Your objective »
Exact copy, pictures excluded: please retype the lines from the start of the material through the line containing "13. TRADE AND OTHER PAYABLES", both ends included, and nothing more.

::::

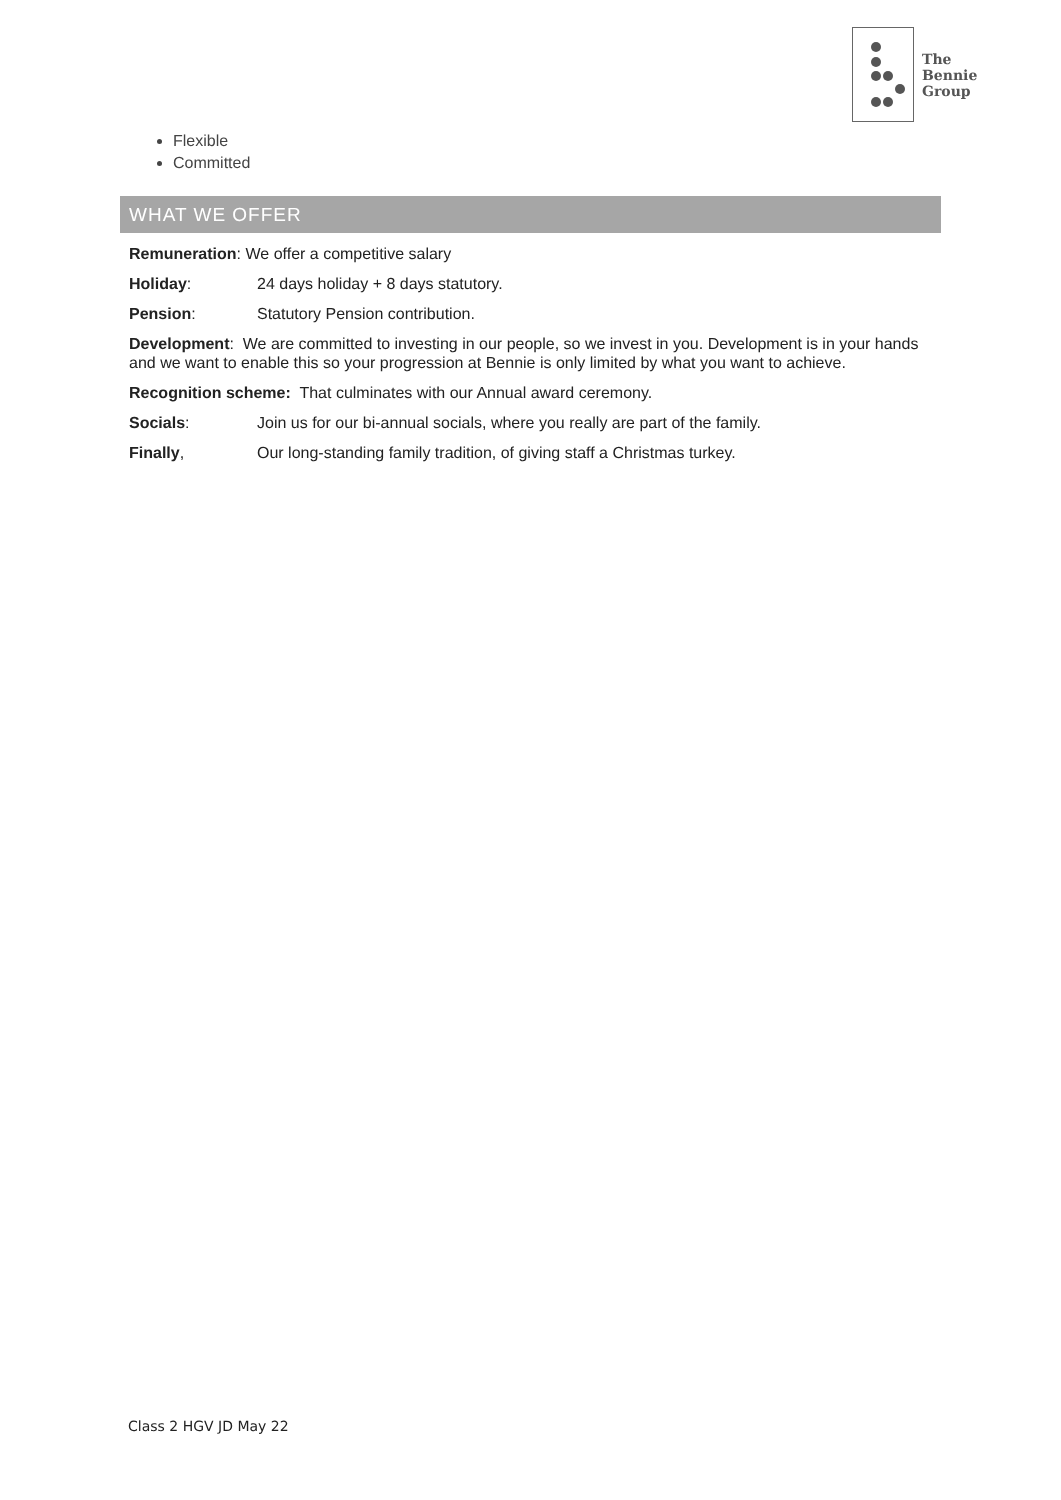The
Bennie
Group
Flexible
Committed
WHAT WE OFFER
Remuneration: We offer a competitive salary
Holiday: 24 days holiday + 8 days statutory.
Pension: Statutory Pension contribution.
Development: We are committed to investing in our people, so we invest in you. Development is in your hands and we want to enable this so your progression at Bennie is only limited by what you want to achieve.
Recognition scheme: That culminates with our Annual award ceremony.
Socials: Join us for our bi-annual socials, where you really are part of the family.
Finally, Our long-standing family tradition, of giving staff a Christmas turkey.
Class 2 HGV JD May 22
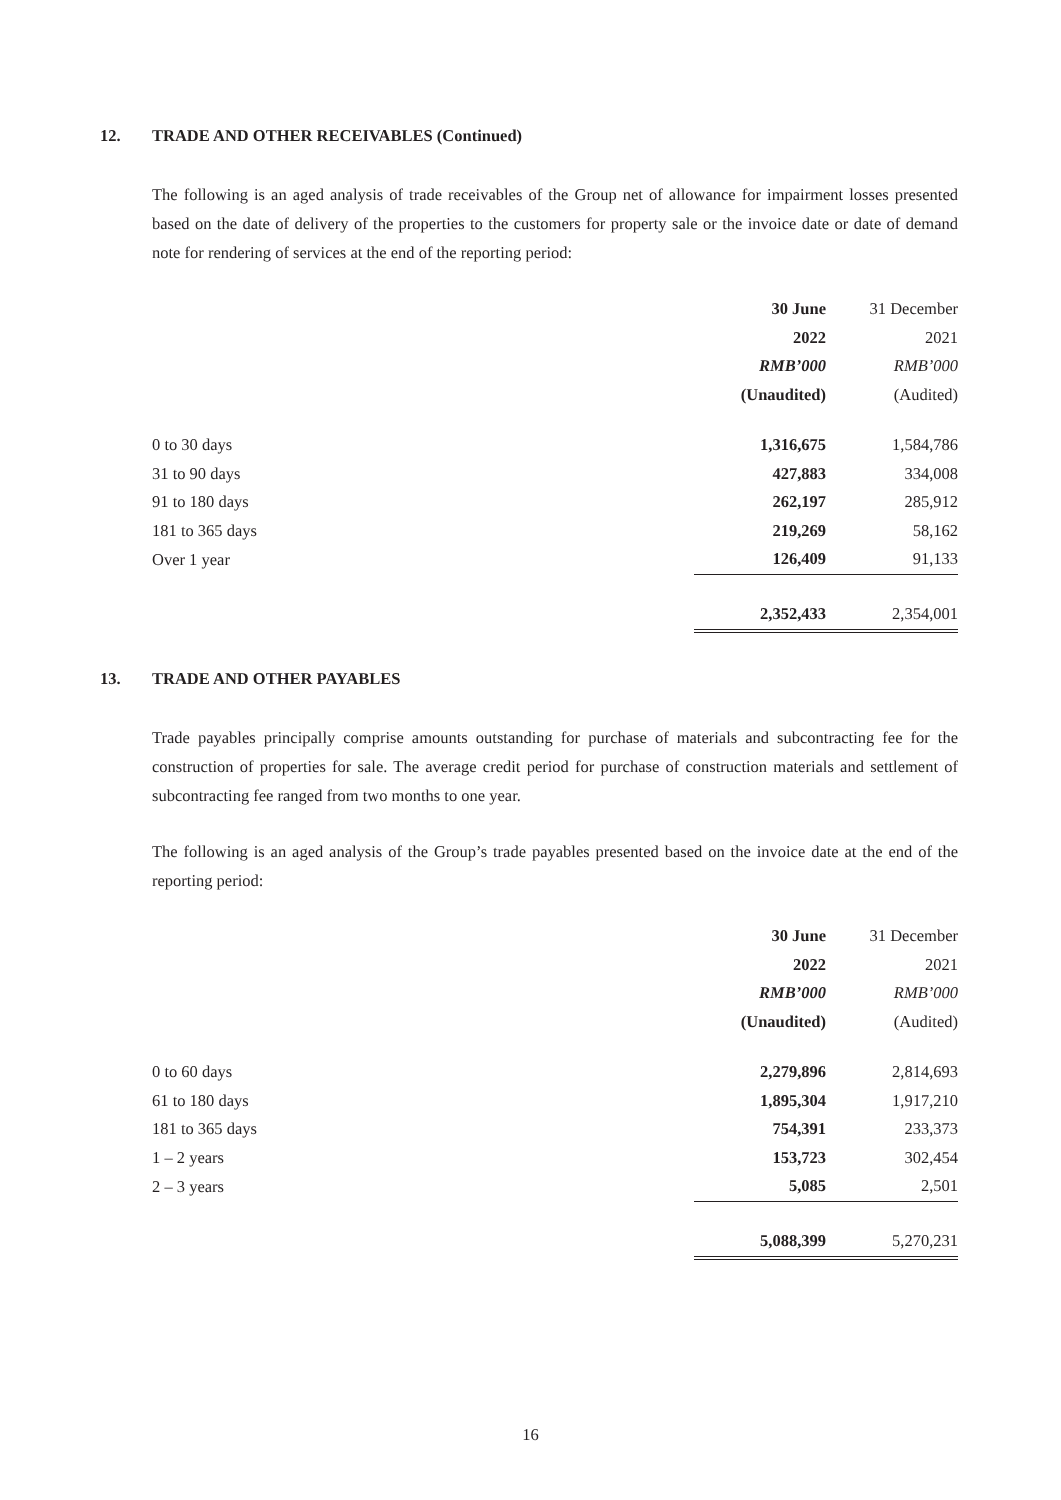12. TRADE AND OTHER RECEIVABLES (Continued)
The following is an aged analysis of trade receivables of the Group net of allowance for impairment losses presented based on the date of delivery of the properties to the customers for property sale or the invoice date or date of demand note for rendering of services at the end of the reporting period:
| | 30 June | | 31 December |
| --- | --- | --- | --- |
| | 2022 | | 2021 |
| | RMB’000 | | RMB’000 |
| | (Unaudited) | | (Audited) |
| 0 to 30 days | 1,316,675 | | 1,584,786 |
| 31 to 90 days | 427,883 | | 334,008 |
| 91 to 180 days | 262,197 | | 285,912 |
| 181 to 365 days | 219,269 | | 58,162 |
| Over 1 year | 126,409 | | 91,133 |
| | 2,352,433 | | 2,354,001 |
13. TRADE AND OTHER PAYABLES
Trade payables principally comprise amounts outstanding for purchase of materials and subcontracting fee for the construction of properties for sale. The average credit period for purchase of construction materials and settlement of subcontracting fee ranged from two months to one year.
The following is an aged analysis of the Group’s trade payables presented based on the invoice date at the end of the reporting period:
| | 30 June | | 31 December |
| --- | --- | --- | --- |
| | 2022 | | 2021 |
| | RMB’000 | | RMB’000 |
| | (Unaudited) | | (Audited) |
| 0 to 60 days | 2,279,896 | | 2,814,693 |
| 61 to 180 days | 1,895,304 | | 1,917,210 |
| 181 to 365 days | 754,391 | | 233,373 |
| 1 – 2 years | 153,723 | | 302,454 |
| 2 – 3 years | 5,085 | | 2,501 |
| | 5,088,399 | | 5,270,231 |
16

::::

Your solution »
The
Bennie
Group
Flexible
Committed
WHAT WE OFFER
Remuneration: We offer a competitive salary
Holiday: 24 days holiday + 8 days statutory.
Pension: Statutory Pension contribution.
Development: We are committed to investing in our people, so we invest in you. Development is in your hands and we want to enable this so your progression at Bennie is only limited by what you want to achieve.
Recognition scheme: That culminates with our Annual award ceremony.
Socials: Join us for our bi-annual socials, where you really are part of the family.
Finally, Our long-standing family tradition, of giving staff a Christmas turkey.
Class 2 HGV JD May 22
12. TRADE AND OTHER RECEIVABLES (Continued)
The following is an aged analysis of trade receivables of the Group net of allowance for impairment losses presented based on the date of delivery of the properties to the customers for property sale or the invoice date or date of demand note for rendering of services at the end of the reporting period:
| | 30 June | | 31 December |
| --- | --- | --- | --- |
| | 2022 | | 2021 |
| | RMB’000 | | RMB’000 |
| | (Unaudited) | | (Audited) |
| 0 to 30 days | 1,316,675 | | 1,584,786 |
| 31 to 90 days | 427,883 | | 334,008 |
| 91 to 180 days | 262,197 | | 285,912 |
| 181 to 365 days | 219,269 | | 58,162 |
| Over 1 year | 126,409 | | 91,133 |
| | 2,352,433 | | 2,354,001 |
13. TRADE AND OTHER PAYABLES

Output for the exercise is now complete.